YOUR TASK >> Copy the listing below word for word, starting with the line that contains "the next time I comment." and going on through the line that contains "Competencia".
━━━━━━━━
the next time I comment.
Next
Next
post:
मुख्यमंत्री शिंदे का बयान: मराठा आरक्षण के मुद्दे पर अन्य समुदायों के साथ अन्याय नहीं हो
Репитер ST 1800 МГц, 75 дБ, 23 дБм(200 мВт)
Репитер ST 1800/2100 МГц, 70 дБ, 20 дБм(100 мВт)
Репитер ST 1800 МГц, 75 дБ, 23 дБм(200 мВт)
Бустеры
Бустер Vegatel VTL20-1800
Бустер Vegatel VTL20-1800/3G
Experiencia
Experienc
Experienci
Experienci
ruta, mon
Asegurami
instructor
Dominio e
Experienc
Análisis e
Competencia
━━━━━━━━
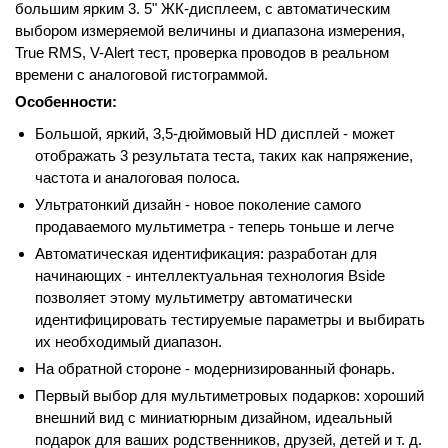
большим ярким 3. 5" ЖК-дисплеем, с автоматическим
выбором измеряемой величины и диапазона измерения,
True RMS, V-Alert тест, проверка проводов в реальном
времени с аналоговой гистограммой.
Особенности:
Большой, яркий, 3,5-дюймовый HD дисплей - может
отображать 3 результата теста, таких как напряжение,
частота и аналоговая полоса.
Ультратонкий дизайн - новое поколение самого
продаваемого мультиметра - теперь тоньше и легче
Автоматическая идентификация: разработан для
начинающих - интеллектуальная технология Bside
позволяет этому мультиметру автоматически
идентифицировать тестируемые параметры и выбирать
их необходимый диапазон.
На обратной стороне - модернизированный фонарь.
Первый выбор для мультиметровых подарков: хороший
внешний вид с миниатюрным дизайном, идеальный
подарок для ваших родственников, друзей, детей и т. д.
━━━━━━━━
SOLVED PROBLEM >>
the next time I comment.
Next
Next
post:
मुख्यमंत्री शिंदे का बयान: मराठा आरक्षण के मुद्दे पर अन्य समुदायों के साथ अन्याय नहीं हो
Репитер ST 1800 МГц, 75 дБ, 23 дБм(200 мВт)
Репитер ST 1800/2100 МГц, 70 дБ, 20 дБм(100 мВт)
Репитер ST 1800 МГц, 75 дБ, 23 дБм(200 мВт)
Бустеры
Бустер Vegatel VTL20-1800
Бустер Vegatel VTL20-1800/3G
Experiencia
Experienc
Experienci
Experienci
ruta, mon
Asegurami
instructor
Dominio e
Experienc
Análisis e
Competencia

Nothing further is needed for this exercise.